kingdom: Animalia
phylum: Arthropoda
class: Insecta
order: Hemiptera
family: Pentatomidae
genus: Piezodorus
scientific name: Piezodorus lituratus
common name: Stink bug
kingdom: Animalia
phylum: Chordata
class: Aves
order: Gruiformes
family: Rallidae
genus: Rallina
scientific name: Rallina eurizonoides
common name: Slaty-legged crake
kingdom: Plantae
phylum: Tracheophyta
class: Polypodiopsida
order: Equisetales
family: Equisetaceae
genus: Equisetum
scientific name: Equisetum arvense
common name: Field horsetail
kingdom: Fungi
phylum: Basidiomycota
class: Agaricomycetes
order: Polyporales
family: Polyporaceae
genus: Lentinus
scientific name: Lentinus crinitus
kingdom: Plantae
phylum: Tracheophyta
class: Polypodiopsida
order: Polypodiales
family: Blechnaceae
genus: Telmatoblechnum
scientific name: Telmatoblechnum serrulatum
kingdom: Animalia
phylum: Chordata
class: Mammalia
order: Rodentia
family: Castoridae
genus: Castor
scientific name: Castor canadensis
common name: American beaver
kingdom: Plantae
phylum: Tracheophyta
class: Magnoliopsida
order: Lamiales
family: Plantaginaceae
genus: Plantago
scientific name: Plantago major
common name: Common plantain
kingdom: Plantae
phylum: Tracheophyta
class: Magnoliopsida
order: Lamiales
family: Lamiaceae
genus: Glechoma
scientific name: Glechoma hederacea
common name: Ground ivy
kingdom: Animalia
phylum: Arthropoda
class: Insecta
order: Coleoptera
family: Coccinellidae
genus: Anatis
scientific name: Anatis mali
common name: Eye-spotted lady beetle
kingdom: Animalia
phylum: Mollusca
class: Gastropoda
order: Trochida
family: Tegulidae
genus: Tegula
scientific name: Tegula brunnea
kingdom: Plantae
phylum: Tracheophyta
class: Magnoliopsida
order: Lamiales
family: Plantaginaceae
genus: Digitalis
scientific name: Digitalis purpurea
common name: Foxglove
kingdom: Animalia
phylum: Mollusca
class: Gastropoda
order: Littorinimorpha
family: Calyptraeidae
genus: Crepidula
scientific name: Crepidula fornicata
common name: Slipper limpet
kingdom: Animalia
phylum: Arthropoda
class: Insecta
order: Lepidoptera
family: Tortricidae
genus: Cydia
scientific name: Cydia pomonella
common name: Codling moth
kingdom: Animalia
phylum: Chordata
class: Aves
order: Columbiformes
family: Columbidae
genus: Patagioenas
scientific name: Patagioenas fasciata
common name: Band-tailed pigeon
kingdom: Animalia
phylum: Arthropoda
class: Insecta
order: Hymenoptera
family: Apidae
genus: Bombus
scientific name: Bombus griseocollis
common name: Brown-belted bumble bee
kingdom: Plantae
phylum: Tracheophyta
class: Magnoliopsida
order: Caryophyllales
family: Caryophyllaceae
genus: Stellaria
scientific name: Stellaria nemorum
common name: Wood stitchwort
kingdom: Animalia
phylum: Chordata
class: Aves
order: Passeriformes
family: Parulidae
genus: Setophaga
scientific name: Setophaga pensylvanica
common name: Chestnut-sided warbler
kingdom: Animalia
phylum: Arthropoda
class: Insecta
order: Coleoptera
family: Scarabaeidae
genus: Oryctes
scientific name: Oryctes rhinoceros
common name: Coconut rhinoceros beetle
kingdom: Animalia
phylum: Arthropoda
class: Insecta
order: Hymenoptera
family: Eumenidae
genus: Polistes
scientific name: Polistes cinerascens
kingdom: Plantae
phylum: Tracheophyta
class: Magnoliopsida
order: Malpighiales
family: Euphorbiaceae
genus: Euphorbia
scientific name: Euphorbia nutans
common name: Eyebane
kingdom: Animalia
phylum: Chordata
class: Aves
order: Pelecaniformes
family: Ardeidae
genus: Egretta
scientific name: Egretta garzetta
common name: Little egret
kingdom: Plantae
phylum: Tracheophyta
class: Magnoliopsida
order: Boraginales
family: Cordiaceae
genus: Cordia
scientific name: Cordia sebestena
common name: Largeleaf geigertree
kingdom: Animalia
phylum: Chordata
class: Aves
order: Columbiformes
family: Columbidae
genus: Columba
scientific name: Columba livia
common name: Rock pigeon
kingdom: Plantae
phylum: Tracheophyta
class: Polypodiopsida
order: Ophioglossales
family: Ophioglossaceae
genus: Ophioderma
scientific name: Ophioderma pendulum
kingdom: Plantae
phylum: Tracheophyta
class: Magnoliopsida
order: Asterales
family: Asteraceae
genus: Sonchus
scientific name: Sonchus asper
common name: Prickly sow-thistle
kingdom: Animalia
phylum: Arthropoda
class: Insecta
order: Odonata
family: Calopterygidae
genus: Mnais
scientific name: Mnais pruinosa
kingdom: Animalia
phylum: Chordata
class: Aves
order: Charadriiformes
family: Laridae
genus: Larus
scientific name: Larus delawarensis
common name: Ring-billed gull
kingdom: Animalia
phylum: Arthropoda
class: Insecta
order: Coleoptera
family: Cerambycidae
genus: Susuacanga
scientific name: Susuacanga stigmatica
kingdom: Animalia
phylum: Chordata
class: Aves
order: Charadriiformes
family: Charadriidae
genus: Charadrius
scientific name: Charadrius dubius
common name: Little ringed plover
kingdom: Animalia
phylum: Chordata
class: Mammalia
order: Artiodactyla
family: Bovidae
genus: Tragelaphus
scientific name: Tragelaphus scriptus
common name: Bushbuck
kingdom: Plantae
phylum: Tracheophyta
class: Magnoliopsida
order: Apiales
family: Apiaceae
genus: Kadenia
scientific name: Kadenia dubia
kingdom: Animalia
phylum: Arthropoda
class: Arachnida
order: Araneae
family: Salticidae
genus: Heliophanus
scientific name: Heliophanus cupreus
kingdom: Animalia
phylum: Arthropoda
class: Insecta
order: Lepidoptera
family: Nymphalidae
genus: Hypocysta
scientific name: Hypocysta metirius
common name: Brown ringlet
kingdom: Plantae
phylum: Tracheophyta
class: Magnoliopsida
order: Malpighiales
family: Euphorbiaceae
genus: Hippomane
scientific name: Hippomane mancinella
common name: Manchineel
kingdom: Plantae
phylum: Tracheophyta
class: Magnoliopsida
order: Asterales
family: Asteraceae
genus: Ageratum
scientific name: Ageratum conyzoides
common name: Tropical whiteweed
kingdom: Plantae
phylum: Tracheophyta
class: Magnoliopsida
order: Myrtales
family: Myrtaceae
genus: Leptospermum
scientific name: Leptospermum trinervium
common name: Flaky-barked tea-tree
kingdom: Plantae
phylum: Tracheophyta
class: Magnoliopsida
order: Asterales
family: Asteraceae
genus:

§ Goal: Rewrite all of the records above, replacing "phylum" with "division" wherever it occurs and leaving everything else unchanged.

§ Written answer:
kingdom: Animalia
division: Arthropoda
class: Insecta
order: Hemiptera
family: Pentatomidae
genus: Piezodorus
scientific name: Piezodorus lituratus
common name: Stink bug
kingdom: Animalia
division: Chordata
class: Aves
order: Gruiformes
family: Rallidae
genus: Rallina
scientific name: Rallina eurizonoides
common name: Slaty-legged crake
kingdom: Plantae
division: Tracheophyta
class: Polypodiopsida
order: Equisetales
family: Equisetaceae
genus: Equisetum
scientific name: Equisetum arvense
common name: Field horsetail
kingdom: Fungi
division: Basidiomycota
class: Agaricomycetes
order: Polyporales
family: Polyporaceae
genus: Lentinus
scientific name: Lentinus crinitus
kingdom: Plantae
division: Tracheophyta
class: Polypodiopsida
order: Polypodiales
family: Blechnaceae
genus: Telmatoblechnum
scientific name: Telmatoblechnum serrulatum
kingdom: Animalia
division: Chordata
class: Mammalia
order: Rodentia
family: Castoridae
genus: Castor
scientific name: Castor canadensis
common name: American beaver
kingdom: Plantae
division: Tracheophyta
class: Magnoliopsida
order: Lamiales
family: Plantaginaceae
genus: Plantago
scientific name: Plantago major
common name: Common plantain
kingdom: Plantae
division: Tracheophyta
class: Magnoliopsida
order: Lamiales
family: Lamiaceae
genus: Glechoma
scientific name: Glechoma hederacea
common name: Ground ivy
kingdom: Animalia
division: Arthropoda
class: Insecta
order: Coleoptera
family: Coccinellidae
genus: Anatis
scientific name: Anatis mali
common name: Eye-spotted lady beetle
kingdom: Animalia
division: Mollusca
class: Gastropoda
order: Trochida
family: Tegulidae
genus: Tegula
scientific name: Tegula brunnea
kingdom: Plantae
division: Tracheophyta
class: Magnoliopsida
order: Lamiales
family: Plantaginaceae
genus: Digitalis
scientific name: Digitalis purpurea
common name: Foxglove
kingdom: Animalia
division: Mollusca
class: Gastropoda
order: Littorinimorpha
family: Calyptraeidae
genus: Crepidula
scientific name: Crepidula fornicata
common name: Slipper limpet
kingdom: Animalia
division: Arthropoda
class: Insecta
order: Lepidoptera
family: Tortricidae
genus: Cydia
scientific name: Cydia pomonella
common name: Codling moth
kingdom: Animalia
division: Chordata
class: Aves
order: Columbiformes
family: Columbidae
genus: Patagioenas
scientific name: Patagioenas fasciata
common name: Band-tailed pigeon
kingdom: Animalia
division: Arthropoda
class: Insecta
order: Hymenoptera
family: Apidae
genus: Bombus
scientific name: Bombus griseocollis
common name: Brown-belted bumble bee
kingdom: Plantae
division: Tracheophyta
class: Magnoliopsida
order: Caryophyllales
family: Caryophyllaceae
genus: Stellaria
scientific name: Stellaria nemorum
common name: Wood stitchwort
kingdom: Animalia
division: Chordata
class: Aves
order: Passeriformes
family: Parulidae
genus: Setophaga
scientific name: Setophaga pensylvanica
common name: Chestnut-sided warbler
kingdom: Animalia
division: Arthropoda
class: Insecta
order: Coleoptera
family: Scarabaeidae
genus: Oryctes
scientific name: Oryctes rhinoceros
common name: Coconut rhinoceros beetle
kingdom: Animalia
division: Arthropoda
class: Insecta
order: Hymenoptera
family: Eumenidae
genus: Polistes
scientific name: Polistes cinerascens
kingdom: Plantae
division: Tracheophyta
class: Magnoliopsida
order: Malpighiales
family: Euphorbiaceae
genus: Euphorbia
scientific name: Euphorbia nutans
common name: Eyebane
kingdom: Animalia
division: Chordata
class: Aves
order: Pelecaniformes
family: Ardeidae
genus: Egretta
scientific name: Egretta garzetta
common name: Little egret
kingdom: Plantae
division: Tracheophyta
class: Magnoliopsida
order: Boraginales
family: Cordiaceae
genus: Cordia
scientific name: Cordia sebestena
common name: Largeleaf geigertree
kingdom: Animalia
division: Chordata
class: Aves
order: Columbiformes
family: Columbidae
genus: Columba
scientific name: Columba livia
common name: Rock pigeon
kingdom: Plantae
division: Tracheophyta
class: Polypodiopsida
order: Ophioglossales
family: Ophioglossaceae
genus: Ophioderma
scientific name: Ophioderma pendulum
kingdom: Plantae
division: Tracheophyta
class: Magnoliopsida
order: Asterales
family: Asteraceae
genus: Sonchus
scientific name: Sonchus asper
common name: Prickly sow-thistle
kingdom: Animalia
division: Arthropoda
class: Insecta
order: Odonata
family: Calopterygidae
genus: Mnais
scientific name: Mnais pruinosa
kingdom: Animalia
division: Chordata
class: Aves
order: Charadriiformes
family: Laridae
genus: Larus
scientific name: Larus delawarensis
common name: Ring-billed gull
kingdom: Animalia
division: Arthropoda
class: Insecta
order: Coleoptera
family: Cerambycidae
genus: Susuacanga
scientific name: Susuacanga stigmatica
kingdom: Animalia
division: Chordata
class: Aves
order: Charadriiformes
family: Charadriidae
genus: Charadrius
scientific name: Charadrius dubius
common name: Little ringed plover
kingdom: Animalia
division: Chordata
class: Mammalia
order: Artiodactyla
family: Bovidae
genus: Tragelaphus
scientific name: Tragelaphus scriptus
common name: Bushbuck
kingdom: Plantae
division: Tracheophyta
class: Magnoliopsida
order: Apiales
family: Apiaceae
genus: Kadenia
scientific name: Kadenia dubia
kingdom: Animalia
division: Arthropoda
class: Arachnida
order: Araneae
family: Salticidae
genus: Heliophanus
scientific name: Heliophanus cupreus
kingdom: Animalia
division: Arthropoda
class: Insecta
order: Lepidoptera
family: Nymphalidae
genus: Hypocysta
scientific name: Hypocysta metirius
common name: Brown ringlet
kingdom: Plantae
division: Tracheophyta
class: Magnoliopsida
order: Malpighiales
family: Euphorbiaceae
genus: Hippomane
scientific name: Hippomane mancinella
common name: Manchineel
kingdom: Plantae
division: Tracheophyta
class: Magnoliopsida
order: Asterales
family: Asteraceae
genus: Ageratum
scientific name: Ageratum conyzoides
common name: Tropical whiteweed
kingdom: Plantae
division: Tracheophyta
class: Magnoliopsida
order: Myrtales
family: Myrtaceae
genus: Leptospermum
scientific name: Leptospermum trinervium
common name: Flaky-barked tea-tree
kingdom: Plantae
division: Tracheophyta
class: Magnoliopsida
order: Asterales
family: Asteraceae
genus:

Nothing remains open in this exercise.